Extract provided:
☆ ☆ ☆ ☆

Learning Linux webserver deployment has been a great experience. I should have started my blog with this post because building a webserver using LAMP made my website possible! I originally took this project on to quench my thirst for learning new things. After building and rebuilding hosted virtual webservers for myself and others, I have a solid grasp on the process. The struggle of establishing and maintaining my webservers has given me a great sense of achievement. This is the basic process I follow mixed with my growing experience on the topic.
Build the server
As I stated, I use a hosted virtual server. The first step in this process is to pick which hosting service to use. There are plenty of options that offer competitive pricing per hardware specifications! The list is long but to give you general idea there is Linode, DigitalOcean, Atlantic, Google’s Cloud platform and Amazon AWS. Also if you are intrigued by running a wordpress site there are more cookie cutter deployments like Godaddy, Site5 and even WordPress.com that require less technical knowledge. I personally chose Linode because at the time they were offering the most competitive deal! Once the account was setup I deployed my Linode. To do this. select your Linode and then click deploy image. Here you can select which version of Linux to deploy, disk size and root password. I chose Debian. At this point, I could boot the server and log in via SSH!
Once Connected its time to update and start installing LAMP. First, update the server with command:
- sudo apt-get update && sudo apt-get upgrade
Next create a new user to avoid running all commands directly as the root user. It is also helpful to give this user sudo privileges which will allow it to temporarily run commands as root much like the elevated command prompt in windows. Here is a great guide for doing this process which I will skip over.
- adduser newusername
That is basically it for deploying and building out your initial server. There are some extra steps I would recommend to secure your server from external attacks. I will post about this another time.
The basic installation of LAMP is quick and simple. Linux has already been installed which covers the “L”. Now it is time for Apache2, MySQL, and PHP. Here are the basic commands assuming your are connected as the newuser that was created previously.
- sudo apt-get install apache2
This command installs Apache2. There are several optimizations that can be made to the apache.conf file to increase it’s performance based on your virtual servers specifications. But I am going to keep it simple. I also am confident an array of guides already exist on this. So, now install MySQL!
- sudo apt-get install mysql-server
This will prompt you to enter a new root password. This is for the root MySQL user though so it can be different from the servers root user password. Next, do the quick MySQL secure setup.

☆ ☆ ☆ ☆

Saved entries:
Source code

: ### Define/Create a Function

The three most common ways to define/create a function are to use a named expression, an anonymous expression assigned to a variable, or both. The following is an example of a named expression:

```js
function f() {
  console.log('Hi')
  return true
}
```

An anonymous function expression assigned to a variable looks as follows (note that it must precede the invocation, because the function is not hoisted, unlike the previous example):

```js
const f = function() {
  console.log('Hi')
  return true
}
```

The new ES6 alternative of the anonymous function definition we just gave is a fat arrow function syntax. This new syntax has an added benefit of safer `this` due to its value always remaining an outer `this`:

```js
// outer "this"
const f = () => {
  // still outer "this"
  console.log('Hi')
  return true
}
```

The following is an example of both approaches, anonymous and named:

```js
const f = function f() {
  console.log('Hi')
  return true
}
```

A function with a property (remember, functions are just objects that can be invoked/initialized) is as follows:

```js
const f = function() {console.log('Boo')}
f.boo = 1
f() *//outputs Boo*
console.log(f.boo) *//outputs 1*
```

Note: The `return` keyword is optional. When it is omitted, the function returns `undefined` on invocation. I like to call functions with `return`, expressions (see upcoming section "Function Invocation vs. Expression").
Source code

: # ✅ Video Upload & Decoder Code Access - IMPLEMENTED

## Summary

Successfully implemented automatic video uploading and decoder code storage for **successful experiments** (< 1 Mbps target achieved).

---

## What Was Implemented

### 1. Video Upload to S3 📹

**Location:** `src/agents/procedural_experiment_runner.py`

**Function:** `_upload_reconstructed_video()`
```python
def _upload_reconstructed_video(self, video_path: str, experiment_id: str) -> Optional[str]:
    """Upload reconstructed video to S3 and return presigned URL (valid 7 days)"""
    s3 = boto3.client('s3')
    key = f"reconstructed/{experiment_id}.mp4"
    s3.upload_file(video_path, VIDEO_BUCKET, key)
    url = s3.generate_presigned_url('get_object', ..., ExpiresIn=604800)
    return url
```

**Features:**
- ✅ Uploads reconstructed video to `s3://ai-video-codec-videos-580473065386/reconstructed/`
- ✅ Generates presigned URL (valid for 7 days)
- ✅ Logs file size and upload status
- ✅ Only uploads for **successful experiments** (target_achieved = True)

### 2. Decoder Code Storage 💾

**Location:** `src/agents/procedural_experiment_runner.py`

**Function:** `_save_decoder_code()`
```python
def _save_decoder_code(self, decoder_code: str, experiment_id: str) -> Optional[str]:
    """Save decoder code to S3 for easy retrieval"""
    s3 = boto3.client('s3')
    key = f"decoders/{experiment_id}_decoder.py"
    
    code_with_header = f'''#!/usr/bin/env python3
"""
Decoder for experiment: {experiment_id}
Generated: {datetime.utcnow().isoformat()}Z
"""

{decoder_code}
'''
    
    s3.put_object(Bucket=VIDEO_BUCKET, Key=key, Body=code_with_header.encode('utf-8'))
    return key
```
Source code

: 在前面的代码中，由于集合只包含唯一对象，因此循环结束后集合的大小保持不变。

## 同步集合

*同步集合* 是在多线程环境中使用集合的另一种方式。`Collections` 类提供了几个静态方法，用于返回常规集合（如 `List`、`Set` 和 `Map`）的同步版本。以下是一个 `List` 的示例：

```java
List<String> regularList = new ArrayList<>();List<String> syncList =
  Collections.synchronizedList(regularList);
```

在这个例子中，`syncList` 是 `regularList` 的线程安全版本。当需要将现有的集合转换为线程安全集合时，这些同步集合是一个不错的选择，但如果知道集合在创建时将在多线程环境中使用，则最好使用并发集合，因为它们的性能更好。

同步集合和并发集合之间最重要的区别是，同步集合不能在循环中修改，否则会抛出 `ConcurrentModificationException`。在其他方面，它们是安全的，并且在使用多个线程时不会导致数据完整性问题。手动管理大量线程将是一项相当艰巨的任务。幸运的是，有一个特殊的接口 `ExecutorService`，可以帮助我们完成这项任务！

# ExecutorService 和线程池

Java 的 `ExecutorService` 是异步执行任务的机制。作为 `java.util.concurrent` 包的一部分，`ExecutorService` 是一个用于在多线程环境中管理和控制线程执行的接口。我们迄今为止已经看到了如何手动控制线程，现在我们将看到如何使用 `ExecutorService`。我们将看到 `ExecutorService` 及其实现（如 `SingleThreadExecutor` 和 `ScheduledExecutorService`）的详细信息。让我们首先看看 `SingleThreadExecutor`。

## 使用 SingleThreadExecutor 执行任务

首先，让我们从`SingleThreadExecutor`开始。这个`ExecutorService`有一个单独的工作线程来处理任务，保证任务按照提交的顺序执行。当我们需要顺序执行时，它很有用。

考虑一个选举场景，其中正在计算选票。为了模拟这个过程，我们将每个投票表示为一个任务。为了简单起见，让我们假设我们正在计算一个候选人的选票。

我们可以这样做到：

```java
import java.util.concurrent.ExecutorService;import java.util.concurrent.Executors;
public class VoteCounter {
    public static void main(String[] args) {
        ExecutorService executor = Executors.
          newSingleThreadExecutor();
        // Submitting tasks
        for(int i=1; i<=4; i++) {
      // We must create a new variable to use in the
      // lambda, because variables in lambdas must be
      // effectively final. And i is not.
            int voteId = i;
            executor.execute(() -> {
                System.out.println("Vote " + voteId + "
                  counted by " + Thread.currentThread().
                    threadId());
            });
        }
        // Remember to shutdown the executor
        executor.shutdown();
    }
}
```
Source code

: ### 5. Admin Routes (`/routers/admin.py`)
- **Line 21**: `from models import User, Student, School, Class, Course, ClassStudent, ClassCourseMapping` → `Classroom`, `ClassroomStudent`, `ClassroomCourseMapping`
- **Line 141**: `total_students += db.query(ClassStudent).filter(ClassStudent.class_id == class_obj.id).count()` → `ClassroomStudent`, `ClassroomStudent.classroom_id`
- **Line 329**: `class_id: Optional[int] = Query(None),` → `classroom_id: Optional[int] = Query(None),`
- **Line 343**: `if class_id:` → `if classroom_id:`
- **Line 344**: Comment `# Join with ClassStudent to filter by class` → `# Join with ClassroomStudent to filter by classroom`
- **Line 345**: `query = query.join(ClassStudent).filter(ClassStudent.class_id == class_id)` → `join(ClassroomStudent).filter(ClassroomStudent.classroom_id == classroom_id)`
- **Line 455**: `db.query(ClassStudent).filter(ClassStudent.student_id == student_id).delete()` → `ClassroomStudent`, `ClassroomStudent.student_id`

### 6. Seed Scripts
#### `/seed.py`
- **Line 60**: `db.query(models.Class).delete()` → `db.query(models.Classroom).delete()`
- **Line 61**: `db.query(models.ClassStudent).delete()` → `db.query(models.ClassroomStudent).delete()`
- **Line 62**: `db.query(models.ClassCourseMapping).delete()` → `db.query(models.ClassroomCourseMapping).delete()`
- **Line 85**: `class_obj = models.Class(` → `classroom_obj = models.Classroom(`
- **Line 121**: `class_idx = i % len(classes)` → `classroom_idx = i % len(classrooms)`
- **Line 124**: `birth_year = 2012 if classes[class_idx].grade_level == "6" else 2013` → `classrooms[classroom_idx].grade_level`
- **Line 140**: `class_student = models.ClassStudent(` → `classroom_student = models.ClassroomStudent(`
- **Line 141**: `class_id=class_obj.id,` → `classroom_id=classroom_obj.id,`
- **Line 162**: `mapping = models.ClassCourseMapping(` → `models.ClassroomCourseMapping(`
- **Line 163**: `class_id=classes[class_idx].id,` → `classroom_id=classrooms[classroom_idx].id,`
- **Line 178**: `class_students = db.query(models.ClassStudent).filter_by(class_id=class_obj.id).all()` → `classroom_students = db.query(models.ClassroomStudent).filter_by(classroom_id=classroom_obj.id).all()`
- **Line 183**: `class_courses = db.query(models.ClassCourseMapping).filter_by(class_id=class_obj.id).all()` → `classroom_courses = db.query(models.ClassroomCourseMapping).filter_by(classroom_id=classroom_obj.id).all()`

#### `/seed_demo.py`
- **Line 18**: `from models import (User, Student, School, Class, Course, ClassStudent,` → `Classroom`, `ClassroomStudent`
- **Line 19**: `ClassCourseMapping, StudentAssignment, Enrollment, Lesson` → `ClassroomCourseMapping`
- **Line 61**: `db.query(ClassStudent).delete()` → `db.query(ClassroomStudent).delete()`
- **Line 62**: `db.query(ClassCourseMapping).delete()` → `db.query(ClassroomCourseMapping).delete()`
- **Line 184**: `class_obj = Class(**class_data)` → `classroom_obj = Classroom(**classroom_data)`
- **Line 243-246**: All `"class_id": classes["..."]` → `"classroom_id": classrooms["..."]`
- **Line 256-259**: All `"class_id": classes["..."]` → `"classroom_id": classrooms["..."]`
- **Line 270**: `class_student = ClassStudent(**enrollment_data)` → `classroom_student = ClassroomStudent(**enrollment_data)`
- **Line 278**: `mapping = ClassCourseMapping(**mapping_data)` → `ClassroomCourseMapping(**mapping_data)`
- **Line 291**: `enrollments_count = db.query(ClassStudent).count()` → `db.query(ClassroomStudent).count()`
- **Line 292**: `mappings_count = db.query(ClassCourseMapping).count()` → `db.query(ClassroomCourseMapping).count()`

☆ ☆ ☆ ☆

From the post on deploying a LAMP webserver, return the passage between "The basic installation" and "MySQL secure setup.", inclusive, copied word for word.

Answer section:
The basic installation of LAMP is quick and simple. Linux has already been installed which covers the “L”. Now it is time for Apache2, MySQL, and PHP. Here are the basic commands assuming your are connected as the newuser that was created previously.
- sudo apt-get install apache2
This command installs Apache2. There are several optimizations that can be made to the apache.conf file to increase it’s performance based on your virtual servers specifications. But I am going to keep it simple. I also am confident an array of guides already exist on this. So, now install MySQL!
- sudo apt-get install mysql-server
This will prompt you to enter a new root password. This is for the root MySQL user though so it can be different from the servers root user password. Next, do the quick MySQL secure setup.